The cult of a dead king
AS a result of King Bhumibol Adulyadej’s death on October 13, Thailand’s “Big Brother” mentality has heightened. Ultra-monarchists are watching over everyone’s behaviour and scrutinising their conversations to determine if they may constitute lese majeste. In this environment, mob rule prevails.
Immediately after the passing of King Bhumibol, there were remarkable mass outpourings of grief from black-clad Thai people. This has also unleashed a small but vocal force of extreme monarchists, including online scouts scouring the internet to punish anyone perceived to have insulted the king and his family.
On October 15, Mai Phakaporn, a middle-aged woman, was slapped by a female ultra-monarchist after she got off a bus in Bangkok – in front of an uniformed police officer who did nothing to help her or to arrest the perpetrator of this assault. She was alleged to have defamed the monarchy in the bus and was overheard by her attacker. It was later revealed that the 55-year-old was mentally ill.
On October 16, a video livestreamed to Facebook showed a royalist mob kicking and beating a man and forcing him to prostrate himself in front of King Bhumibol’s photo and make an apology for allegedly insulting the monarchy online.
During the beating, which took place in Chonburi east of Bangkok, the man was forced to yell out, “I didn’t mean to do it. I love the king! It’s my fault.” His employer admitted to giving the man’s address to vigilantes.

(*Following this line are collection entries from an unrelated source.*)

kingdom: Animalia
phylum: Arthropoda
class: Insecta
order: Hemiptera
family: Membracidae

On October 17, a woman accused of insulting the heir-apparent, Crown Prince Maha Vajiralongkorn, was publicly intimidated, hit, humiliated and forced to grovel beneath a portrait of Bhumibol in a suburb of Bangkok. The 43-year-old, Umaporn Sarasat, was jeered by a crowd of 500 angry monarchists as she prostrated in front of the late king’s image.
The cult-like frenzy of crying, and the beating of non-royalist or antimonarchists Thais, in the wake of their beloved King Bhumibol’s death, is a result of long-term indoctrination. This “programming” comes down to three key factors.

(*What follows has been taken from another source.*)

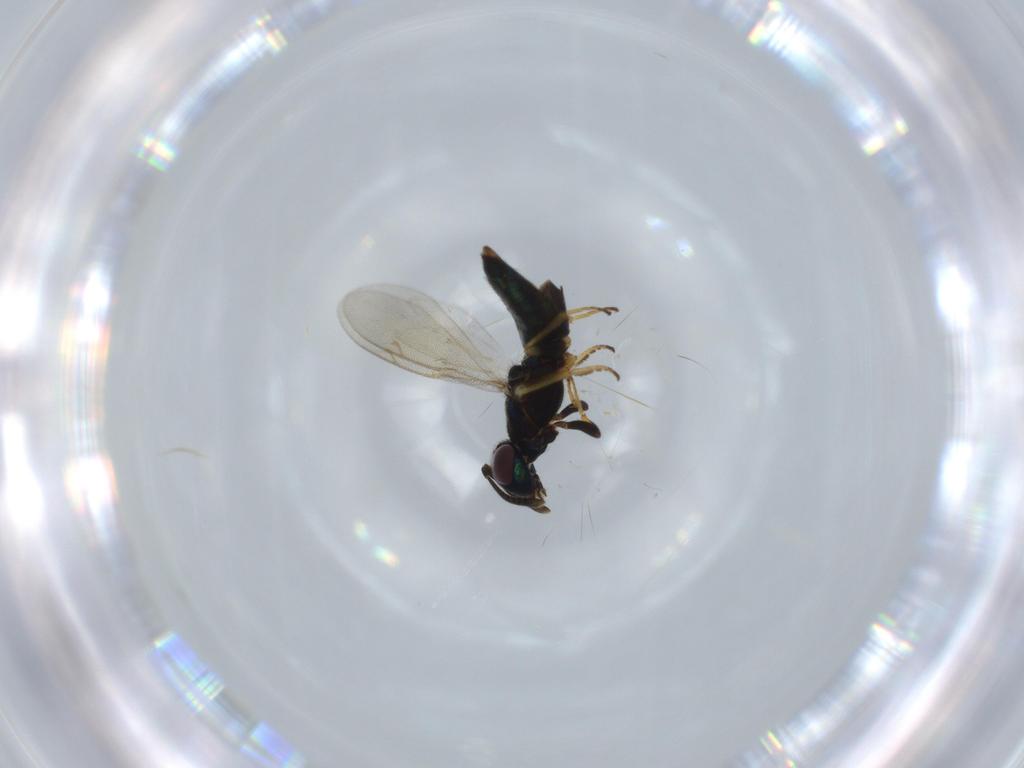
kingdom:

First, is the country’s strict lese majeste law, or Article 112. The laws protect the most senior members of Thailand’s royal family from insult or threat.
Article 112 of Thailand’s criminal code says anyone who “defames, insults or threatens the king, the queen, the heir-apparent or the regent” will be punished with up to 15 years in prison.

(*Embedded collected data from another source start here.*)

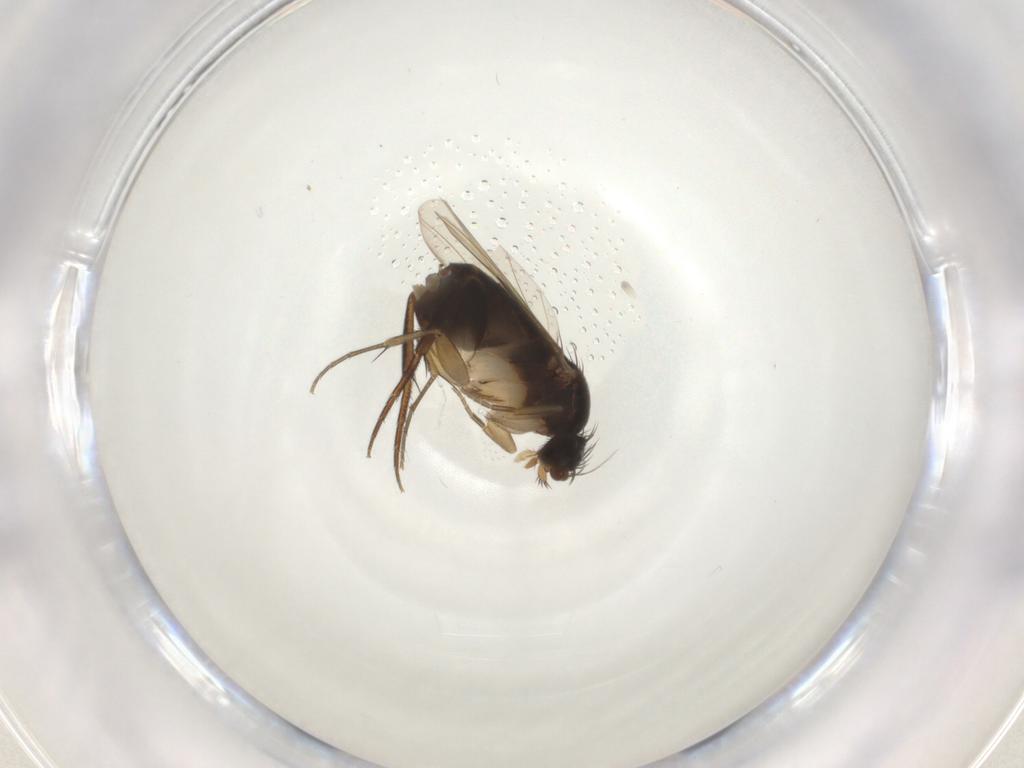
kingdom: Animalia
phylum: Arthropoda
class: Insecta
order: Diptera
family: Phoridae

This has remained virtually unchanged since the creation of the country’s first criminal code in 1908, although the penalty was toughened in 1976.
The ruling has also been enshrined in all of Thailand’s recent constitutions, which state, “The King shall be enthroned in a position of revered worship and shall not be violated. No person shall expose the King to any sort of accusation or action.”
In other words, one can only praise the royal family. Any slight hint of negativity will result in lese majeste and jail terms. Indeed, hundreds of lese mejeste prisoners are scattered throughout the kingdom. And there are many who have fled overseas – I am one of them.
This strict law not only prevents open discussion but forces Thai people to live in strict reverence of the royals and bow down in unquestionable obedience.
The second is that, for much of his reign, King Bhumibol was a mystical figure.
Ever since the untimely death of his elder brother, King Ananda, the young Prince Bhumibol became reclusive and rarely gave interviews. He was also rarely seen in public, except to deliver the sporadic New Year or birthday speech.
In the main, his subjects did not truly know him or what he was truly thinking. Indeed, he behaved in a way that seemed a lot more like an aloof god or detached demi-god than a monarch, or a “loving father of the nation”, as so many have been quick to call him.
However, there were periods, earlier in his reign, when he did connect with his subjects – meeting them in the country’s fields where he dispensed development largesse and his wisdom.
But by the end of the 20th century and start of the 21st, Thais have mainly seen a king who was shrouded by sickness, ensconced by elites, and tacitly approving of coups that were the salt in the wounds of the people’s overturned democratic desires.
Third is the yearly promotional budget from taxpayers’ money, which is used to positively portray the royal family publically. Thailand’s ruling junta has significantly increased the budget of this well-oiled PR machine – allocating up to 18 billion baht, or around US$513 million.
This massive sum of money is used to pay for news and publicity material about the royal family and the monarchy across television and radio stations throughout the day, seven days a week.
In addition, the budget provides for the publication of teetering piles of promotional booklets for children in elementary and high school. The huge posters of the king hanging in all major street corners also come from this find. All this propaganda is paid for by the people.
Which raises the question: Is the monarchy loved from true adoration, or is adoration merely the product of advertising? – New Mandala
Narisara Viwatchara was charged with lese majeste in 2009 for posting an article about the royal couple in an internet chat room. A warrant for her arrest was issued. She was alerted and fled to the United States.
A mourner holds up a portrait of the late King Bhumibol Adulyadej at a commemorative event on October 22.